> Data below:
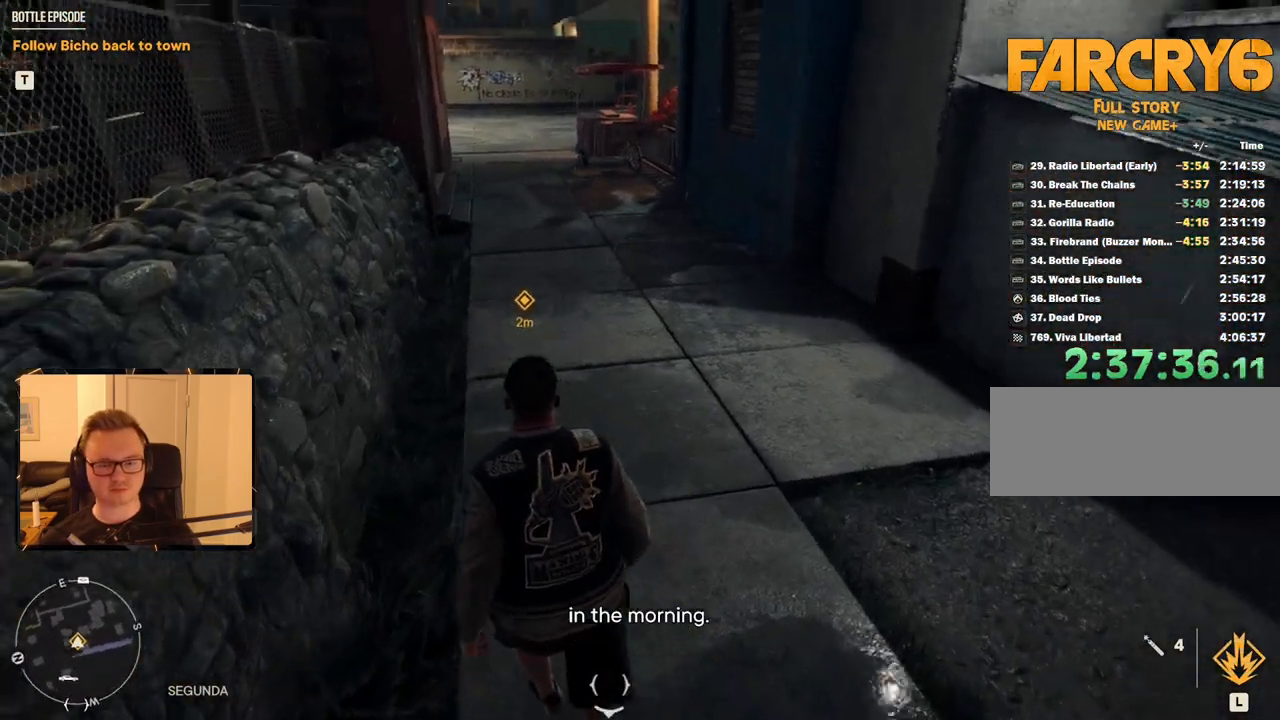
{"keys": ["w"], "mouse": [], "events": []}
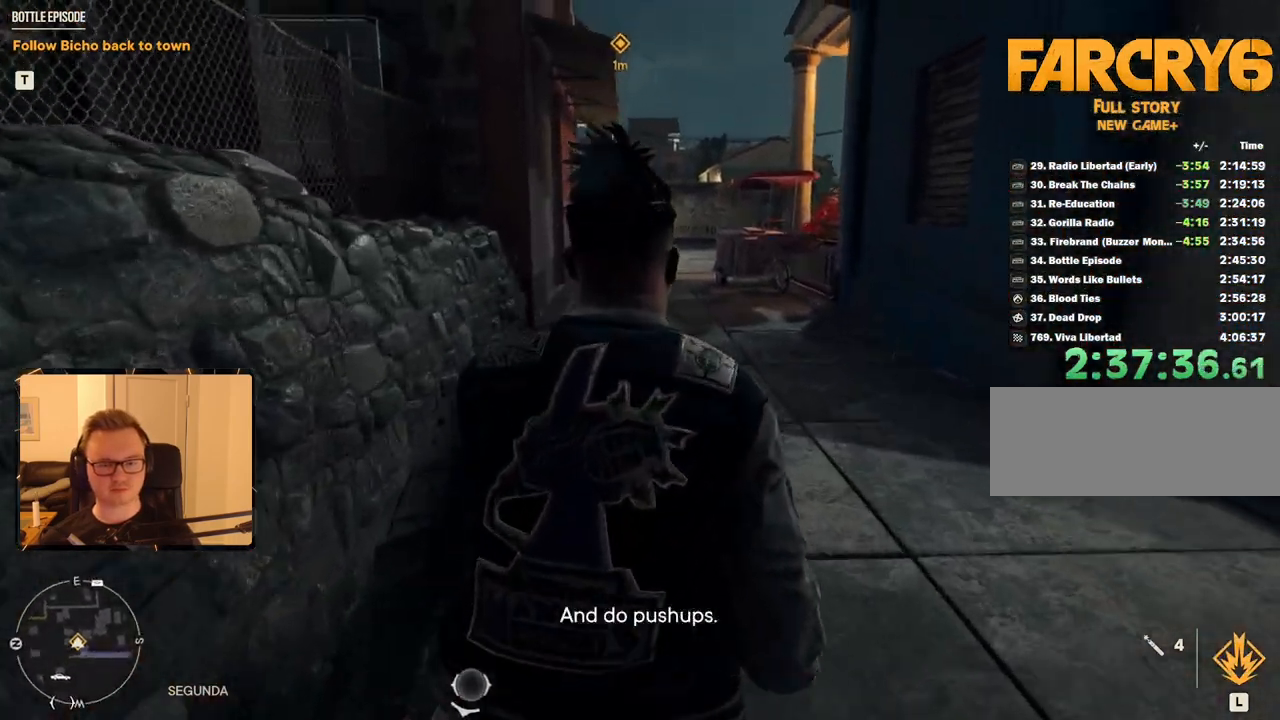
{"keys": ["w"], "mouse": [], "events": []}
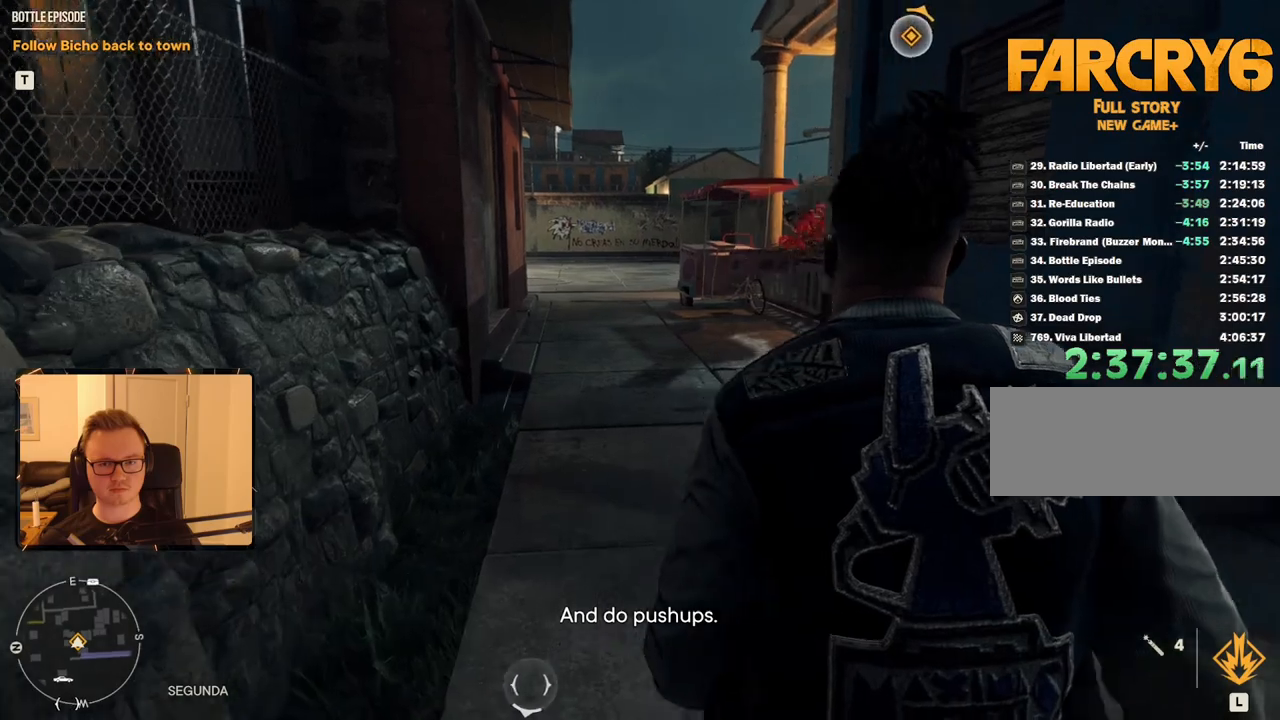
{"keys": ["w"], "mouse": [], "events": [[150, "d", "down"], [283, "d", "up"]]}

> About this exercise: With the pictures omitted, print each line of the data above precisely as given.

> Solved problem:
{"keys": ["w"], "mouse": [], "events": []}
{"keys": ["w"], "mouse": [], "events": []}
{"keys": ["w"], "mouse": [], "events": [[150, "d", "down"], [283, "d", "up"]]}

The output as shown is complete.